Construct is a powerful declarative parser (and builder) for binary data.
Instead of writing imperative code to parse a piece of data, you declaratively define a data structure that describes your data. As this data structure is not code, you can use it in one direction to parse data into Pythonic objects, and in the other direction, convert ("build") objects into binary data.
The library provides both simple, atomic constructs (such as integers of various sizes), as well as composite ones which allow you form hierarchical structures of increasing complexity.
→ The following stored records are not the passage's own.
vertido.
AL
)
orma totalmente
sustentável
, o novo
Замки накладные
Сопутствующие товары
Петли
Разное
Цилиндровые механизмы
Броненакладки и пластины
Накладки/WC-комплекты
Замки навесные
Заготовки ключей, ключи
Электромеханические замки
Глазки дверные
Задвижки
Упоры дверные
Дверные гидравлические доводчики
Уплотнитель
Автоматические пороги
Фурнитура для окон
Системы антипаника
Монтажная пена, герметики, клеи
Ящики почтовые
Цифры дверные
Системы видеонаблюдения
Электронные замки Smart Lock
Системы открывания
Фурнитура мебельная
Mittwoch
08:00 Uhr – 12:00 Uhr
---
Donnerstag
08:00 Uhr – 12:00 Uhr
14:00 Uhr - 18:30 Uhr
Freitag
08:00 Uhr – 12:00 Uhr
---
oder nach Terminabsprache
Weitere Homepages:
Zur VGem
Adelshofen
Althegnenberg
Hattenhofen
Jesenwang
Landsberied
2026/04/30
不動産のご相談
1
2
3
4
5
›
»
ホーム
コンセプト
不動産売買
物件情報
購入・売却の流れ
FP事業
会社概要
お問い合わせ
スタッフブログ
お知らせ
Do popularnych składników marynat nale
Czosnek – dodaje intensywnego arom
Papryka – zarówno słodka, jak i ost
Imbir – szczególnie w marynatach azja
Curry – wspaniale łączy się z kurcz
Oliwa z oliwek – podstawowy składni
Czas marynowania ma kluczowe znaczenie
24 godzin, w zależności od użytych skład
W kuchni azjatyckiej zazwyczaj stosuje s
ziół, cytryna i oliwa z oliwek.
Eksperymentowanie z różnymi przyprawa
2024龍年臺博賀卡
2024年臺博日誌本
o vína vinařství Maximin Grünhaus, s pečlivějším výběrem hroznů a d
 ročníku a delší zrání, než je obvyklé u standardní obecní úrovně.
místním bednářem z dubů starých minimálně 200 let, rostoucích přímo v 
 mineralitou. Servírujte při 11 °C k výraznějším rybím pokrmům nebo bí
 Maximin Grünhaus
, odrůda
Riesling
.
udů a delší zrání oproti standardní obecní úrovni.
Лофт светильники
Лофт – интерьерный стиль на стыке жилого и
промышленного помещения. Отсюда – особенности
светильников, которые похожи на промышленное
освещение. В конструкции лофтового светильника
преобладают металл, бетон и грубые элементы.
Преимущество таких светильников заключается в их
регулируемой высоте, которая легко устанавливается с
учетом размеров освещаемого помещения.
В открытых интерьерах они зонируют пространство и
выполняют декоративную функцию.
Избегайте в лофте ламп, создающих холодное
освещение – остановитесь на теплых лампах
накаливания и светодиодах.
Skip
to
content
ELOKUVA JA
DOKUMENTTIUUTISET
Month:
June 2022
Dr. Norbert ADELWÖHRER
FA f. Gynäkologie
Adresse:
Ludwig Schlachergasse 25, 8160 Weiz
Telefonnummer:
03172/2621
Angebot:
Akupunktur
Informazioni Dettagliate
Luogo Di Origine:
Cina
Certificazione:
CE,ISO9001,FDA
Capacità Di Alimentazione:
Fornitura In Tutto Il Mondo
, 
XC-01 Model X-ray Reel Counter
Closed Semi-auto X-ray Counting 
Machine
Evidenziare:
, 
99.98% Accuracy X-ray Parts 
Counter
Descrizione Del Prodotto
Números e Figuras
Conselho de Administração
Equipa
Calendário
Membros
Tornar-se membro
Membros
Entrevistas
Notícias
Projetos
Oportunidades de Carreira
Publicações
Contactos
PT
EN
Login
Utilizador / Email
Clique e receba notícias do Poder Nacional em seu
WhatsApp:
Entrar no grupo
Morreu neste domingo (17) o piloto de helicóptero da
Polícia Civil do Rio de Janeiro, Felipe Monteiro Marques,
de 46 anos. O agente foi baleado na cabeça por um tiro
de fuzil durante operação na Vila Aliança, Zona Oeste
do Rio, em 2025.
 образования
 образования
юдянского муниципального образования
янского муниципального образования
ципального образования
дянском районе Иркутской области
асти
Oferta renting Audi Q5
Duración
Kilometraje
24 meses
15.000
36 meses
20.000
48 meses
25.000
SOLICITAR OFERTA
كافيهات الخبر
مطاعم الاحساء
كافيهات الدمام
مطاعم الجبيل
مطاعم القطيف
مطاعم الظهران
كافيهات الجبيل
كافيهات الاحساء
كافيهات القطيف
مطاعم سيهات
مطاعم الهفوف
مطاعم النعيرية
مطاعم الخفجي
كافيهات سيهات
Construct features bit and byte granularity, easy debugging and testing, an easy-to-extend subclass system, and lots of primitive constructs to make your work easier:
- Fields: raw bytes or numerical types
- Structs and Sequences: combine simpler constructs into more complex ones
- Adapters: change how data is represented
- Arrays/Ranges: duplicate constructs
- Meta-constructs: use the context (history) to compute the size of data
- If/Switch: branch the computational path based on the context
- On-demand (lazy) parsing: read only what you require
- Pointers: jump from here to there in the data stream
Note
Construct3 is a rewrite of Construct2;
the two are incompatible, thus construct3
will be released as a different package.
Construct 2.5 is the last release of the 2.x codebase.
Construct 2.5 drops the experimental text parsing support that was added in Construct 2.0; it was highly inefficient and I chose to concentrate on binary data.
A PascalString
is a string prefixed by its length:
>>> from construct import * >>> >>> PascalString = Struct("PascalString", ... UBInt8("length"), ... Bytes("data", lambda ctx: ctx.length), ... ) >>> >>> PascalString.parse("\x05helloXXX") Container({'length': 5, 'data': 'hello'}) >>> PascalString.build(Container(length = 6, data = "foobar")) '\x06foobar'
Instead of specifying the length manually, let's use an adapter:
>>> PascalString2 = ExprAdapter(PascalString, ... encoder = lambda obj, ctx: Container(length = len(obj), data = obj), ... decoder = lambda obj, ctx: obj.data ... ) >>> PascalString2.parse("\x05hello") 'hello' >>> PascalString2.build("i'm a long string") "\x11i'm a long string"
See more examples of file formats and network protocols in the repository.
Construct's homepage is http://construct.readthedocs.org, where you can find all kinds of docs and resources. The library itself is developed on github; please use github issues to report bugs, and github pull-requests to send in patches. For general discussion or questions, please use the new discussion group.
Construct should run on any Python 2.5-3.5 or PyPy implementation.
Its only requirement is six, which is used to overcome the differences between Python 2 and 3.